Work required -> Considering every line below, count those with the word "lines" and give only the result.

Supplied material ->
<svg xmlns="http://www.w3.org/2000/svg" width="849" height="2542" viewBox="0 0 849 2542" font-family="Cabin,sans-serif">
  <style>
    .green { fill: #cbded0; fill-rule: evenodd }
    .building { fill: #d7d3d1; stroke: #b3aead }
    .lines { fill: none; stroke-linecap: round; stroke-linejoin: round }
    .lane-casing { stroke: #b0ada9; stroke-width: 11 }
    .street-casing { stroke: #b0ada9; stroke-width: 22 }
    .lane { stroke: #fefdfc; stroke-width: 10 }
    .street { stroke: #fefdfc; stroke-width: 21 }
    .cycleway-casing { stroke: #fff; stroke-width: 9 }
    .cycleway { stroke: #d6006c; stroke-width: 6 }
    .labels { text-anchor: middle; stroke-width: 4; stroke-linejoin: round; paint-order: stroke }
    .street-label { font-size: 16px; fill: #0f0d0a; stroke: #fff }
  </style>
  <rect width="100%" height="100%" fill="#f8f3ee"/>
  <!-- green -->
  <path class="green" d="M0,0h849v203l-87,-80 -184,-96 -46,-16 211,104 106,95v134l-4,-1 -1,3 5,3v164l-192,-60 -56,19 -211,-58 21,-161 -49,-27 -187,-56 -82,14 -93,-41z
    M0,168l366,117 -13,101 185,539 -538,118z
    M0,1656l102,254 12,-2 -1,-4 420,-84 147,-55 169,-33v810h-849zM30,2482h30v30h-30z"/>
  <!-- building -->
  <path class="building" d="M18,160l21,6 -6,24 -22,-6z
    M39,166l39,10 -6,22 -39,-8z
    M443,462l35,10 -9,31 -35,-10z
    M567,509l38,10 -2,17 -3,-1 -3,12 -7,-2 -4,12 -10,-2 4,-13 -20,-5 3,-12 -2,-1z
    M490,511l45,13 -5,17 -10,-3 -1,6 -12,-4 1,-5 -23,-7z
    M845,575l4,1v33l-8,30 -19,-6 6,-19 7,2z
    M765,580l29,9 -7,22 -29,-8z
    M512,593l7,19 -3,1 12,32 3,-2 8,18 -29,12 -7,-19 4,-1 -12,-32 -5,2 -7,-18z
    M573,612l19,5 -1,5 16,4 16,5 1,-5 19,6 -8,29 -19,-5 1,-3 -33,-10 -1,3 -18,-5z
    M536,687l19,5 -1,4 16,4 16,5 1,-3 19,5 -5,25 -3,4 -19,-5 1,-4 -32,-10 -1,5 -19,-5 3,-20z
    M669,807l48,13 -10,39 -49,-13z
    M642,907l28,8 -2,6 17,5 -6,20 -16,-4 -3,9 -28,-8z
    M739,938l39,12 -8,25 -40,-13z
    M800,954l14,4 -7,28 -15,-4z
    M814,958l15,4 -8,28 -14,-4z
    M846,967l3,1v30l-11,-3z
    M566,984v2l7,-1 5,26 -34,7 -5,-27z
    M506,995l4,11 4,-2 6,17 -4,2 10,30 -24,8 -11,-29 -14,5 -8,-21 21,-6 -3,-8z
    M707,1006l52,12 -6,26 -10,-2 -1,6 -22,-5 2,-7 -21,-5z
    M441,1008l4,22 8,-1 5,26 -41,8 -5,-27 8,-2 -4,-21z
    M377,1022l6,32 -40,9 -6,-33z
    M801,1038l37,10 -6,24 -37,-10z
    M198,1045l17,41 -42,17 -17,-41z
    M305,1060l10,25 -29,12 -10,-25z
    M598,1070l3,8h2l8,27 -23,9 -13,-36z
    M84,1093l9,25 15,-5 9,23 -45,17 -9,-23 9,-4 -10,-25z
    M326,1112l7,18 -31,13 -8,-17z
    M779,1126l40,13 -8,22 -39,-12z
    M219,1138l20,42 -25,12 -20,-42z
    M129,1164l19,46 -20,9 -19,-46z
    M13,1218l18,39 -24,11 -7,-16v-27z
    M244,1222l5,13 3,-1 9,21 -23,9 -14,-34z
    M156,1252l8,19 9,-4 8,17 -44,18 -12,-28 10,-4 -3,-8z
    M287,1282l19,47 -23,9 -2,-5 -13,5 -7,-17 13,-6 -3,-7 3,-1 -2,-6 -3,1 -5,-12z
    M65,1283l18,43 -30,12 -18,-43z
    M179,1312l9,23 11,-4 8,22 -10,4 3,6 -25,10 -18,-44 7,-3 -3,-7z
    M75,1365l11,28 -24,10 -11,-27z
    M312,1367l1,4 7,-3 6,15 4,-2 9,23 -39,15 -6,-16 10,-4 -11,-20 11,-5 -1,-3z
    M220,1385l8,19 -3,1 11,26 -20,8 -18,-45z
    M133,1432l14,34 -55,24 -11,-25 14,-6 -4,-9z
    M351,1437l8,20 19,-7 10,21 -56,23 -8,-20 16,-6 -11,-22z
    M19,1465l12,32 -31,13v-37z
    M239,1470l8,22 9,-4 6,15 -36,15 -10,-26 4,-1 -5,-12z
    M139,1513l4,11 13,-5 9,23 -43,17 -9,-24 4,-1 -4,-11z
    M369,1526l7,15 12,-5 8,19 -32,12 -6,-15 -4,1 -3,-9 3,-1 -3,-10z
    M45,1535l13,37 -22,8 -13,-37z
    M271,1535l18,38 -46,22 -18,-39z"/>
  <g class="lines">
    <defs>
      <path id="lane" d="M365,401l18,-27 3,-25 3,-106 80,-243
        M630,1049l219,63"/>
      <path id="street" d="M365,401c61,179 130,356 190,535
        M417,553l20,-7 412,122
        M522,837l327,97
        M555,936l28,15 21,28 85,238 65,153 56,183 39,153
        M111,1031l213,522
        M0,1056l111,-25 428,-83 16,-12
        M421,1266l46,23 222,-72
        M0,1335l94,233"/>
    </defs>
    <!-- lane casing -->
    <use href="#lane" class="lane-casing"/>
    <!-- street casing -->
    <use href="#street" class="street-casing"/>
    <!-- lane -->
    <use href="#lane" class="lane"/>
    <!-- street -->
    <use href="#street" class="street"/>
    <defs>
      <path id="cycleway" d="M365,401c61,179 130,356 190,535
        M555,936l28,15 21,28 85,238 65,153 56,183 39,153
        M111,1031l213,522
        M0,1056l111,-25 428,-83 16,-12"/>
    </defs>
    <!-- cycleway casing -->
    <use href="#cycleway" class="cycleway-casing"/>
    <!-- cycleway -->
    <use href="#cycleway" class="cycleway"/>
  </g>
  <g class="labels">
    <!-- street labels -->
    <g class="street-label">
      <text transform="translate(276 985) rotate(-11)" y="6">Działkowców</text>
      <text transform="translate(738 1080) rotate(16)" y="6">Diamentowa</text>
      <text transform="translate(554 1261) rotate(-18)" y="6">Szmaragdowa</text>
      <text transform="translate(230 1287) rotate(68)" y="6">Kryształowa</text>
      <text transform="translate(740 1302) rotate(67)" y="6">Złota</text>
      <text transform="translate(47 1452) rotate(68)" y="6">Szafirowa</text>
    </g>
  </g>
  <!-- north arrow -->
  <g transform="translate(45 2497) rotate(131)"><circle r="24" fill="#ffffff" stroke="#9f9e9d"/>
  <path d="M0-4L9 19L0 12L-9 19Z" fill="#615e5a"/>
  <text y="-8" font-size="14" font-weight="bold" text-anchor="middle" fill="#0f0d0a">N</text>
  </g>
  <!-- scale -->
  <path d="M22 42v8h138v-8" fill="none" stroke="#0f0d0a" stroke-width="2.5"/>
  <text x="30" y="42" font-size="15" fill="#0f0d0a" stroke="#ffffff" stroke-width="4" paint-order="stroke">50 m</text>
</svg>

Exercise solution -> 2